In this case I am using a decision tree, but I have tested a few different algorithms and had the same problem; The model is only scoring a small % of the records it is given and the rest are null.
I figure it could have to do with missing values that are integral to the model, but I summarized both the records containing scores and those that don't below and there are definitely some fields like Age that are much more represented in the records that were scored- but there are many that are fairly equivalent. (this summary is attached)
If this is the problem, is there a hyper parameter I can change that would lessen the need for all of the data?
Is it possible that this is not the problem? What else could it be?
Solved! Go to Solution.
It sounds like this is definitely an issue with data quality and data volume.
In an ideal world every single column will always be complete, it sounds like in a lot of cases there is at least one null value on a line.
It's also important that the model is developed with a large number of records for all the possible permutations.
If you are able to post the data (I appreciate you may not be), then that would allow us to get a deeper understanding.
Ben,
Thanks so much for the quick response.

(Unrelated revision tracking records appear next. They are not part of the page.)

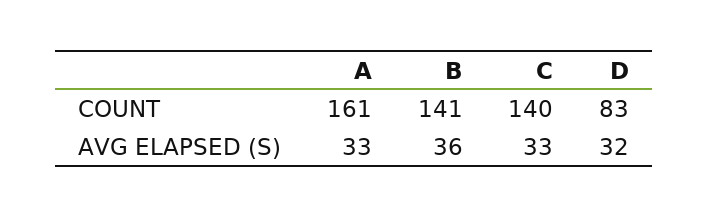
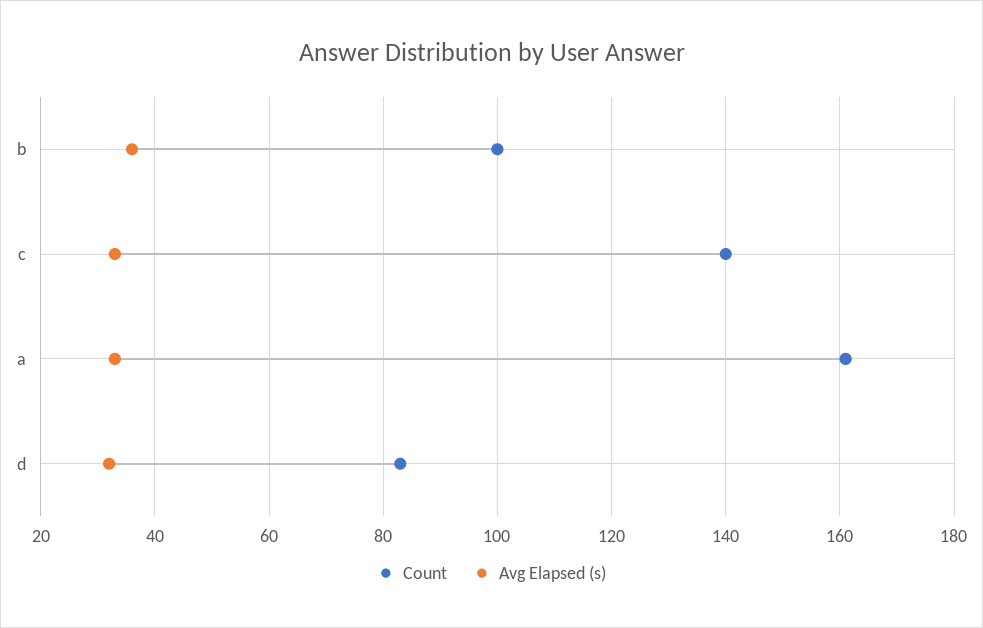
  {
    "COUNT": {
      "A": 161,
-     "B": 141,
+     "B": 100,
      "C": 140,
      "D": 83
    },
    "AVG ELAPSED (S)": {
      "A": 33,
      "B": 36,
      "C": 33,
      "D": 32
    }
  }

I have attached the scored accounts (omitted only two columns with sensitive data- but where 100% of the values were available).

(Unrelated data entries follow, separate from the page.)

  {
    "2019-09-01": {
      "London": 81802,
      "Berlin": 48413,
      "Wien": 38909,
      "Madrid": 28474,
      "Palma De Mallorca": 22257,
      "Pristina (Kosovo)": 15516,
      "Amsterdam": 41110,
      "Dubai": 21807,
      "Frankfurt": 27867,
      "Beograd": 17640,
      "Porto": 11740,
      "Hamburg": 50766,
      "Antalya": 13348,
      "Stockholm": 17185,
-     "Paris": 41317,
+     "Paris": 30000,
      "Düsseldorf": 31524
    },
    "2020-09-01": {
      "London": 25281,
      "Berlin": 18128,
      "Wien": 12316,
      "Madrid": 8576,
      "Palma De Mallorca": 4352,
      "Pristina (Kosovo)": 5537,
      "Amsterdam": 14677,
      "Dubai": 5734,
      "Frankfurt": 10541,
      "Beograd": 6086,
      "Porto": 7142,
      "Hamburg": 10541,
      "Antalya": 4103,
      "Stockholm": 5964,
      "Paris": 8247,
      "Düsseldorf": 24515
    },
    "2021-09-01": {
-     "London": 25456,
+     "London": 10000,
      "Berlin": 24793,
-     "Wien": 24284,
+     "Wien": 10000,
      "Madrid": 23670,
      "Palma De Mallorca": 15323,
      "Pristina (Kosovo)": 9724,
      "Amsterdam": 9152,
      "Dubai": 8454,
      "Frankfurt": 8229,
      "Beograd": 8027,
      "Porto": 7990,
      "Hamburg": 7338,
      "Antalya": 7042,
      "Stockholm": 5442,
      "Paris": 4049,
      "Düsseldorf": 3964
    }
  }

Just to confirm, since the model "works" in the sense that it is assigning scores to some accounts (That are ~84% accurate), the missing values we are both referring to are in the hold-outs that are being scored, correct?
Is there a "best practice" if I were to impute, or assign a values to the nulls on the records being scored? Is there a standard tool/method for this?

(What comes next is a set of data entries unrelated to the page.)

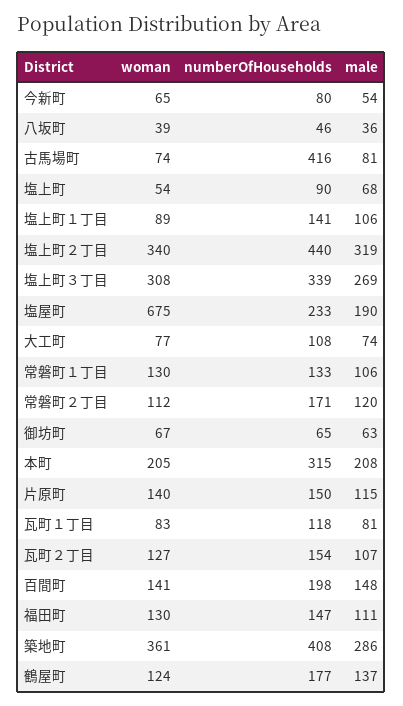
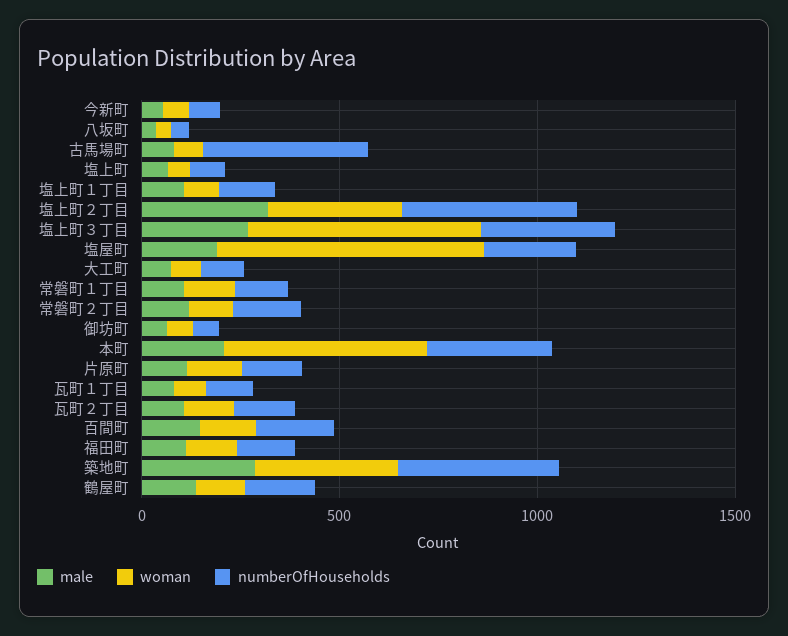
  {
    "woman": {
      "今新町": 65,
      "八坂町": 39,
      "古馬場町": 74,
      "塩上町": 54,
      "塩上町１丁目": 89,
      "塩上町２丁目": 340,
-     "塩上町３丁目": 308,
+     "塩上町３丁目": 600,
      "塩屋町": 675,
      "大工町": 77,
      "常磐町１丁目": 130,
      "常磐町２丁目": 112,
      "御坊町": 67,
-     "本町": 205,
+     "本町": 500,
      "片原町": 140,
      "瓦町１丁目": 83,
      "瓦町２丁目": 127,
      "百間町": 141,
      "福田町": 130,
      "築地町": 361,
      "鶴屋町": 124
    },
    "numberOfHouseholds": {
      "今新町": 80,
      "八坂町": 46,
      "古馬場町": 416,
      "塩上町": 90,
      "塩上町１丁目": 141,
      "塩上町２丁目": 440,
      "塩上町３丁目": 339,
      "塩屋町": 233,
      "大工町": 108,
      "常磐町１丁目": 133,
      "常磐町２丁目": 171,
      "御坊町": 65,
      "本町": 315,
      "片原町": 150,
      "瓦町１丁目": 118,
      "瓦町２丁目": 154,
      "百間町": 198,
      "福田町": 147,
      "築地町": 408,
      "鶴屋町": 177
    },
    "male": {
      "今新町": 54,
      "八坂町": 36,
      "古馬場町": 81,
      "塩上町": 68,
      "塩上町１丁目": 106,
      "塩上町２丁目": 319,
      "塩上町３丁目": 269,
      "塩屋町": 190,
      "大工町": 74,
      "常磐町１丁目": 106,
      "常磐町２丁目": 120,
      "御坊町": 63,
      "本町": 208,
      "片原町": 115,
      "瓦町１丁目": 81,
      "瓦町２丁目": 107,
      "百間町": 148,
      "福田町": 111,
      "築地町": 286,
      "鶴屋町": 137
    }
  }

As a follow up, I found the imputation tool (duh!), and replaced all the null values with the median... still didn't score the majority f the accounts :-/
What I would look at is take one row of a record that has not scored.
Confirm that for the combination of dimensions you have in the unscored record, that there is a record with the same dimensions going into the model build. If there is, identify how many records there are, it may be plausible that the sample is too low or non existent.
Ben